Modern deep neural networks are usually over-parameterized, which means they have more parameters than the number of training data. For over-parameterized models, the empirical loss function has many global minima. These global minima all have zero training loss, but their generalization performance can vary drastically. In this case, the generalization of the model depends heavily on the implicit bias of the training dynamics---a phenomenon that the optimization algorithm favors some global minima over others. My research along this direction employs the linear stability theory to explain why SGD selects flat minima[1]. Also, the good generalization performance of flat minima is the result of the special multiplicative structure of most neural network models[2]. Therefore, the implicit bias results from the interaction of optimization algorithms and the neural network architectures.

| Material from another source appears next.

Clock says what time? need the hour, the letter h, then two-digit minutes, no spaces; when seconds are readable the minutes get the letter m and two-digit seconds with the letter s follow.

Similar flat minima selection results are also obtained for the Adam optimizer[3].

In the over-parameterized case, the minima of the empirical loss function are not isolated. Instead, they form manifolds. In a recent work, my collaborator and I studied the behavior of GD around the minima manifold[4]. We studied how GD bounces on the wall of the valley and at the same time moves slowly along the valley of the minima manifold. The resulting theory is used to explain the edge of stability phenomenon.

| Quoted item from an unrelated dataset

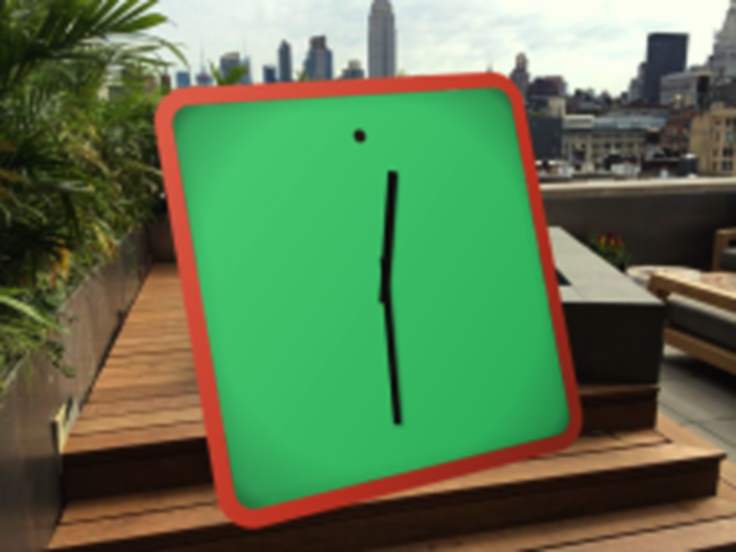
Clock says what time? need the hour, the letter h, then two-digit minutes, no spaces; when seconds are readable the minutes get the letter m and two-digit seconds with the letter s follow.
12h31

[1] (with Lei Wu and Weinan E) How SGD selects the global minima in over-parameterized learning

[2] (with Lexing Ying) On Linear Stability of SGD and Input-Smoothness of Neural Networks

[3] (with Pan Zhou et al.) Towards Theoretically Understanding Why SGD Generalizes Better Than ADAM in Deep Learning

[4] (with Daniel Kunin et al.) Beyond the Quadratic Approximation: the Multiscale Structure of Neural Network Loss Landscape

The continuous viewpoint for neural networks

Viewing machine leaning models as discretizations of continuous models can bring new mathematical tools to the understanding and analysis of the original models. I have explored the continuous formulation for a series of models. In [1], a quasistatic algorithm was proposed for mean-field two-player games. The algorithm can be applied to train mixed GANs. Convergence is also proven. In [2], we conducted a mean-field analysis for two-layer neural networks with batch normalization. The GD dynamics for the mean-field formulation is a Wasserstein gradient flow on a Riemannian manifold. In our perspective, what BN does is a change of metric. In [3], we derived and analyzed a continuous formulation for ResNets. We also have a paper on general methodology [4].

[1] (with Lexing Ying) Provably Convergent Quasistatic Dynamics for Mean-Field Two-Player Zero-Sum Games

[2] (with Lexing Ying) A Riemannian Mean Field Formulation for Two-layer Neural Networks with Batch Normalization

[3] (with Yiping Lu et al.) A mean-field analysis of deep resnet and beyond: Towards provable optimization via overparameterization from depth

[4] (with Weinan E et al.) Machine learning from a continuous viewpoint, I

Previously, I have done researches on the following topics:

  • Mathematical theory for neural network models regarding their approximation and generalization capacity.

  • Machine learning based methods for scientific computing applications, such as fluid dynamics.

  • Nonconvex optimization algorithms for signal and image processing problems.